Set of tasks:
(a) In the article on Ghana's new tax bills, which lawmaker speaks for the opposition Minority, and what constituency does he represent?
(b) Continue the article on Ghana's new tax bills from its final sentence.

Given passage:
----

Parliament approves three new taxes; expected to rake in 3.96 billion cedis
Parliament has approved four financial bills presented by the government aimed at generating approximately 4 billion Ghana Cedis annually to boost domestic revenue mobilization.
The bills, which include the Excise Duty Amendment Bill 2022, the Growth and Sustainability Levy Bill 2022, the Ghana Revenue Authority Bill 2022, and the Income Tax Amendment Bill 2022, are also essential for facilitating the Board Approval for the $3 billion International Monetary Fund (IMF) Programme staff-level agreement.
The measures are part of the government’s efforts to meet the IMF’s criteria to qualify for a bailout. They were passed by a 136-137 majority decision.
To achieve this, the government has completed tariff adjustments by the Public Utilities Regulatory Commission, published the Auditor-General’s Report on COVID-19 spending, and onboarded the Ghana Education Trust Fund, District Assemblies Common Fund, and Road Fund on Ghana integrated financial management information system.
The opposition Minority in Parliament had expressed its disagreement with the bills, with Cape Coast South lawmaker George Ricketts-Hagan stating that it sends a bold statement to the government that it cannot be careless with its expenses and expect Ghanaians to bear the burden.

----

Excerpted data:
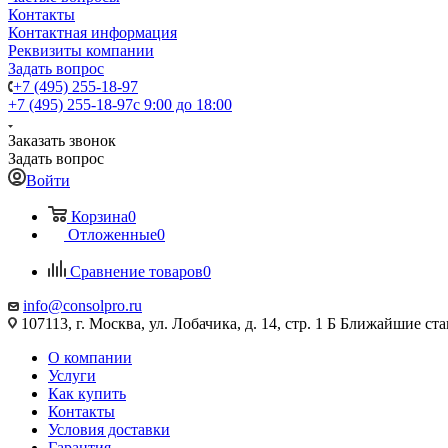
Контакты
Контактная информация
Реквизиты компании
Задать вопрос
+7 (495) 255-18-97
+7 (495) 255-18-97
с 9:00 до 18:00
Заказать звонок
Задать вопрос
Войти
Корзина
0
Отложенные
0
Сравнение товаров
0
info@consolpro.ru
107113, г. Москва, ул. Лобачика, д. 14, стр. 1 Б Ближайшие 
О компании
Услуги
Как купить
Контакты
Условия доставки
Гарантия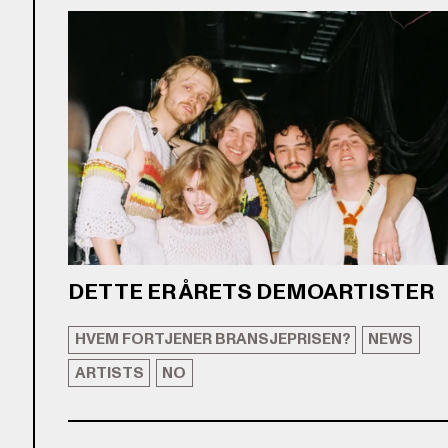
DETTE ER ÅRETS DEMOARTISTER
HVEM FORTJENER BRANSJEPRISEN?
NEWS
ARTISTS
NO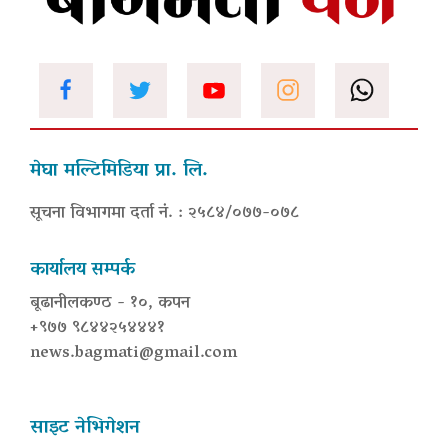
मेघा मल्टिमिडिया प्रा. लि.
सूचना विभागमा दर्ता नं. : २५८४/०७७-०७८
कार्यालय सम्पर्क
बूढानीलकण्ठ - १०, कपन
+९७७ ९८४४२५४४४१
news.bagmati@gmail.com
साइट नेभिगेशन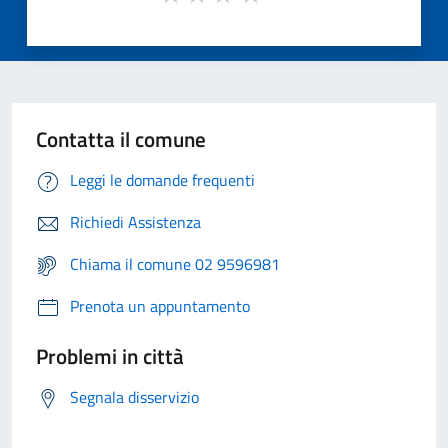
Contatta il comune
Leggi le domande frequenti
Richiedi Assistenza
Chiama il comune 02 9596981
Prenota un appuntamento
Problemi in città
Segnala disservizio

----

List of answers:
(a) George Ricketts-Hagan, the lawmaker for Cape Coast South.

(b)
The international and domestic bond markets are currently unavailable for government programme financing, leaving Treasury Bills and concessional loans as the primary sources of funding for the 2023 fiscal year.
The government defended the introduction of taxes as a necessary measure to aid recovery from the current economic crisis.
The new taxes are expected to rake in an additional 3.96 billion cedis ($340 million) in revenue this year and satisfy a key requirement for the International Monetary Fund to approve a $3 billion bailout.
Ghana, which had hoped to receive approval for the IMF support package this month, is now targeting an agreement by the end of April after bilateral creditors give the necessary financial assurances, Central Bank Governor Ernest Addison said earlier this week. The country is also in talks with private creditors after unilaterally suspending payments on $13 billion of Eurobonds.